Collected data:
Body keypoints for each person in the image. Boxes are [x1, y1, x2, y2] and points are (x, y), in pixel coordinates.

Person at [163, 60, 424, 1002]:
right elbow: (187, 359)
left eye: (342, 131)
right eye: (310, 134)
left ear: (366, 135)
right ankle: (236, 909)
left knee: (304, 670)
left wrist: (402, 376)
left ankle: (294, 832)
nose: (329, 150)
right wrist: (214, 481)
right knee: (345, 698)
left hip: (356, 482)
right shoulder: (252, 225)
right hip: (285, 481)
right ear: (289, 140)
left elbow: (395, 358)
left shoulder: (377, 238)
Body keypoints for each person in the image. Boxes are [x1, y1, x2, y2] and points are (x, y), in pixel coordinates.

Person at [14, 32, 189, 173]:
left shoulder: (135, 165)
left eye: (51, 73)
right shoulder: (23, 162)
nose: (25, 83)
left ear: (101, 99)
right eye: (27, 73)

--

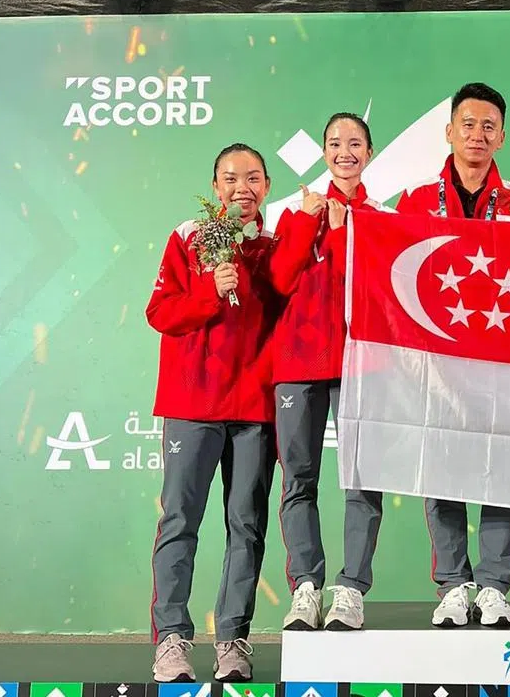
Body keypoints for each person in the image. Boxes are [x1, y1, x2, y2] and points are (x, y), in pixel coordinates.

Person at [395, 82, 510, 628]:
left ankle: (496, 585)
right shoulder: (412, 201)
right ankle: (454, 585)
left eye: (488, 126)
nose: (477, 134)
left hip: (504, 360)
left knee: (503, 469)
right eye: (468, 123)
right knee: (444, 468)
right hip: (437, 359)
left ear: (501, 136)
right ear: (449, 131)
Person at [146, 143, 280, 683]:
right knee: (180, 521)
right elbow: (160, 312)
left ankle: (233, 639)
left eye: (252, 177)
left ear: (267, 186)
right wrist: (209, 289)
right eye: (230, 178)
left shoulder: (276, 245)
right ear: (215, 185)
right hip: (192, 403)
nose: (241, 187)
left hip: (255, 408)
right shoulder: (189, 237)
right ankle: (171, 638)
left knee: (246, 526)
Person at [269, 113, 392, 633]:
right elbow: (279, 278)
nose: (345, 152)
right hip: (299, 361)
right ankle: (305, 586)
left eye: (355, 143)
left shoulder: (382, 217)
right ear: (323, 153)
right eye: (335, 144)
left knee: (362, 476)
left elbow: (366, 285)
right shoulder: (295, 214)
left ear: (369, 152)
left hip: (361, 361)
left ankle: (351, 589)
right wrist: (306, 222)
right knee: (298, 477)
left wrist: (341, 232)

#### Work request:
Look over the records above and copy each line that includes the string "ankle".

#### Solution for this problem:
right ankle: (236, 909)
left ankle: (294, 832)
left ankle: (496, 585)
right ankle: (454, 585)
left ankle: (233, 639)
right ankle: (171, 638)
right ankle: (305, 586)
left ankle: (351, 589)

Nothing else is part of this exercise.